What the task requires -
All the lines below should appear again unchanged, though their pictures should not.

━━━━━ Entries provided

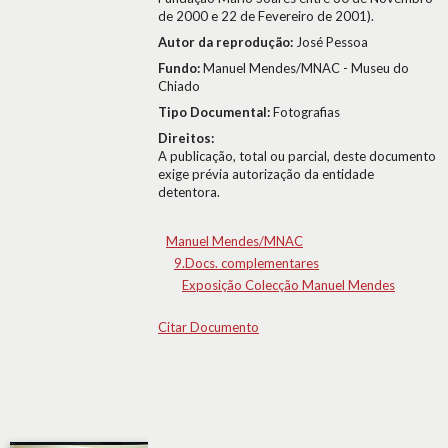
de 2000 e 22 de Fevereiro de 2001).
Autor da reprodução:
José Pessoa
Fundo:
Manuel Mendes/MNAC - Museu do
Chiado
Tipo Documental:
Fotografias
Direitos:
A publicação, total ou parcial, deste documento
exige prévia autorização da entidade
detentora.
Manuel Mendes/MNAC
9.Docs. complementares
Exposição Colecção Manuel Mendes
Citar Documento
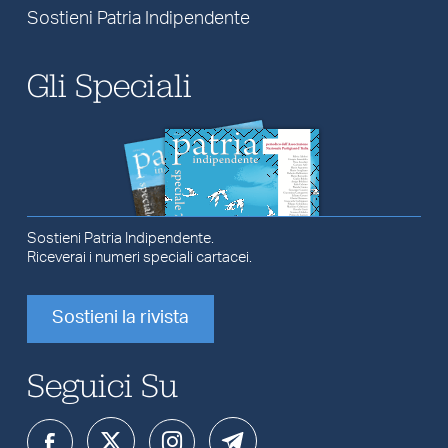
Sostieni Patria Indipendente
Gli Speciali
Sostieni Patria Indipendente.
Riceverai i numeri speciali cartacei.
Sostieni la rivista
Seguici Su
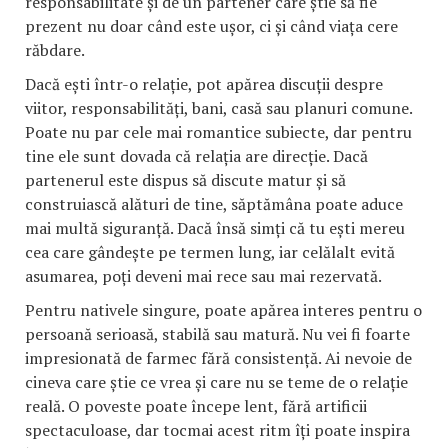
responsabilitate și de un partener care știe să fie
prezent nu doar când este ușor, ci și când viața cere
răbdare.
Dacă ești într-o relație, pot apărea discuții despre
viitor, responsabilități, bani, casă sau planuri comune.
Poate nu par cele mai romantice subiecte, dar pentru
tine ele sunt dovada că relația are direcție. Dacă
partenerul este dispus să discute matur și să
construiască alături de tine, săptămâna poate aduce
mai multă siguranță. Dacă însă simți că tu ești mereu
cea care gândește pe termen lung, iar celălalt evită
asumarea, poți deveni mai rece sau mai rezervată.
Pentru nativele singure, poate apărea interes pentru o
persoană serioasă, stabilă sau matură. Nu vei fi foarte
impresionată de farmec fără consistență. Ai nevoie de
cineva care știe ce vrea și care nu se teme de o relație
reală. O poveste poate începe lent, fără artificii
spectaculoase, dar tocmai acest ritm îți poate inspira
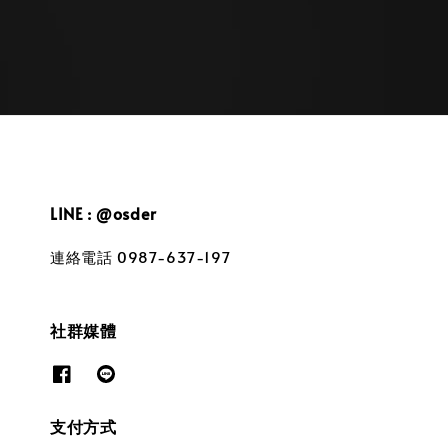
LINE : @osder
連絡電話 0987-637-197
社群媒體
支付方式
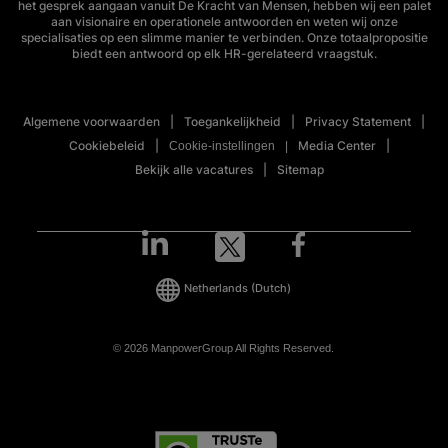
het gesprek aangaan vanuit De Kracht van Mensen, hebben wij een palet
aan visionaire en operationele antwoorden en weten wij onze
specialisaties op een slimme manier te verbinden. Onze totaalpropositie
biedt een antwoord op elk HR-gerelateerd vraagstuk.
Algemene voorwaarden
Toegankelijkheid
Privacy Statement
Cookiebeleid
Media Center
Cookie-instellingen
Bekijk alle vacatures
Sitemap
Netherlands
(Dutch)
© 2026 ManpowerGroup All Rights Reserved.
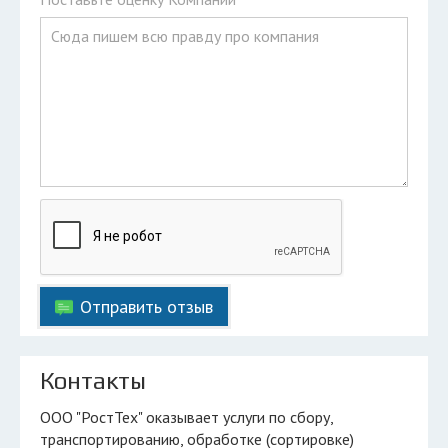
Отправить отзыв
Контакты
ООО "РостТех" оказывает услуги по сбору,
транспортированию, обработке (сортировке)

━━━━━━━━━━

Response to the task -
de 2000 e 22 de Fevereiro de 2001).
Autor da reprodução:
José Pessoa
Fundo:
Manuel Mendes/MNAC - Museu do
Chiado
Tipo Documental:
Fotografias
Direitos:
A publicação, total ou parcial, deste documento
exige prévia autorização da entidade
detentora.
Manuel Mendes/MNAC
9.Docs. complementares
Exposição Colecção Manuel Mendes
Citar Documento
Sostieni Patria Indipendente
Gli Speciali
Sostieni Patria Indipendente.
Riceverai i numeri speciali cartacei.
Sostieni la rivista
Seguici Su
responsabilitate și de un partener care știe să fie
prezent nu doar când este ușor, ci și când viața cere
răbdare.
Dacă ești într-o relație, pot apărea discuții despre
viitor, responsabilități, bani, casă sau planuri comune.
Poate nu par cele mai romantice subiecte, dar pentru
tine ele sunt dovada că relația are direcție. Dacă
partenerul este dispus să discute matur și să
construiască alături de tine, săptămâna poate aduce
mai multă siguranță. Dacă însă simți că tu ești mereu
cea care gândește pe termen lung, iar celălalt evită
asumarea, poți deveni mai rece sau mai rezervată.
Pentru nativele singure, poate apărea interes pentru o
persoană serioasă, stabilă sau matură. Nu vei fi foarte
impresionată de farmec fără consistență. Ai nevoie de
cineva care știe ce vrea și care nu se teme de o relație
reală. O poveste poate începe lent, fără artificii
spectaculoase, dar tocmai acest ritm îți poate inspira
LINE : @osder
連絡電話 0987-637-197
社群媒體
支付方式
het gesprek aangaan vanuit De Kracht van Mensen, hebben wij een palet
aan visionaire en operationele antwoorden en weten wij onze
specialisaties op een slimme manier te verbinden. Onze totaalpropositie
biedt een antwoord op elk HR-gerelateerd vraagstuk.
Algemene voorwaarden
Toegankelijkheid
Privacy Statement
Cookiebeleid
Media Center
Cookie-instellingen
Bekijk alle vacatures
Sitemap
Netherlands
(Dutch)
© 2026 ManpowerGroup All Rights Reserved.
Отправить отзыв
Контакты
ООО "РостТех" оказывает услуги по сбору,
транспортированию, обработке (сортировке)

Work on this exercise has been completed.